Da der Hauptsponsor und Namensgeber „Motor“ in der Ukraine gute politische und geschäftliche Beziehungen pflegt, kann er das Sponsoring der Mannschaft aufrechterhalten – und die Spieler verzichten deshalb aus Solidarität auf jegliche Zahlung von Flüchtlingsunterstützung. Während die Sportler ihrem Beruf nachgehen können, bekommen die Kinder Unterstützung (im „Homeschooling“) mit ukrainischem Unterricht. Sportlich gesehen kommt der ukrainische Meister nach einem verhaltenem Start inzwischen immer besser zurecht, obwohl es bislang in der 2. Bundesliga bei sechs Niederlagen erst zu zwei Siegen reichte – 27:24 am 5. September gegen den HC Empor Rostock und 32:28 erst am vergangenen Sonntag gegen die Wölfe Würzburg, die insgesamt 4:12 Punkte bedeuten und in einer „amtlichen“ Tabelle für Rang 16 reichen würden. Sicherlich waren die internen Erwartungen an den Liga-Gast andere, doch angesichts der vielen Abgänge, der fehlenden Erfahrung in der jungen Mannschaft und der bekannten Umständen zeigen die Ukrainer ansprechende Leistungen. Zwei Partien verlor Zaporizhzhia nur knapp mit einem Tor Differenz – 32:33 beim Tabellenführer HBW Balingen-Weilstetten, 29:30 bei der HSG Nordhorn-Lingen. Der HC nimmt zwar außer Konkurrenz an der Liga teil und die Ergebnisse beeinflussen für die anderen weder Aufstiegs- noch Abstiegskampf, doch die Mannschaft will alles geben – und die Spieler sind dankbar für die Möglichkeit, in einem einigermaßen normalen Alltag zu leben und ihrem Beruf nachgehen zu dürfen.

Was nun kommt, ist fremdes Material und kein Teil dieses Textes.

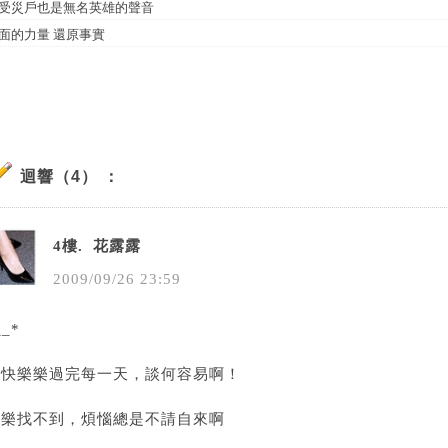
受災戶也是無名英雄的聲音
面的力量 還原事實
迴響（4） ：
4樓.
花露露
2009
/
09
/
26
23
:
59
__*
快快樂樂過完每一天，談何容易啊！
快樂找不到，煩惱總是不請自來啊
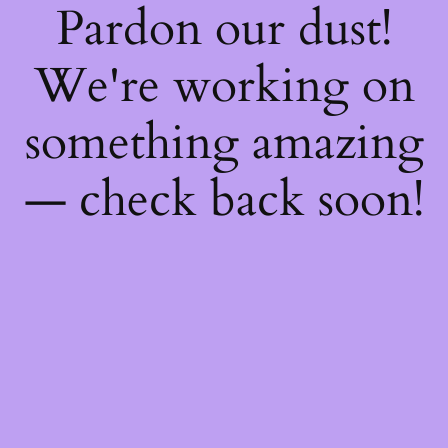
Pardon our dust!
We're working on
something amazing
— check back soon!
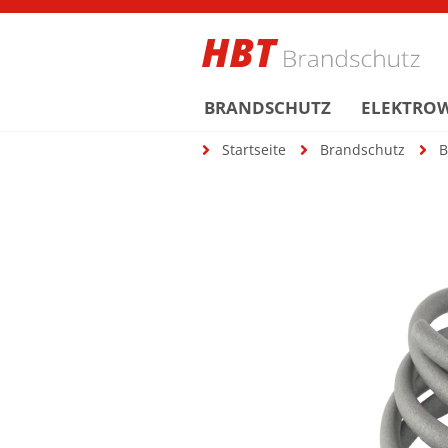
BRANDSCHUTZ
ELEKTRO
Startseite
Brandschutz
B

Während Motor in der 2. Bundesliga offiziell keine Punkte sammeln kann, sieht das in der European League anders aus. Hier treten die Ukrainer ganz regulär an – und sie machen sich hier durchaus Hoffnungen auf ein Weiterkommen. Einfach wird die Gruppenphase in der Gruppe D jedoch nicht: Das Team von Gintaras Obsavukynas trifft beispielsweise auf die aktuell als Tabellenführer in der Bundesliga noch ungeschlagenen Füchse Berlin – und Zaporizhia freut sich sehr aufs Auftakt-Duell am Dienstagabend um 18.45 Uhr im Castello in Düsseldorf. Während der Eintritt bei Spielen in der 2. Handball Bundesliga frei ist, sind Tickets für die European League für 13 Euro (Normalpreis) und sieben Euro (ermäßigt) zu haben. Alle Beteiligten hoffen auf eine möglichst große Resonanz – und die Mannschaft will ihren Teil dazu beitragen, dass für den HC Motor ohnehin besondere Saison unvergesslich wird.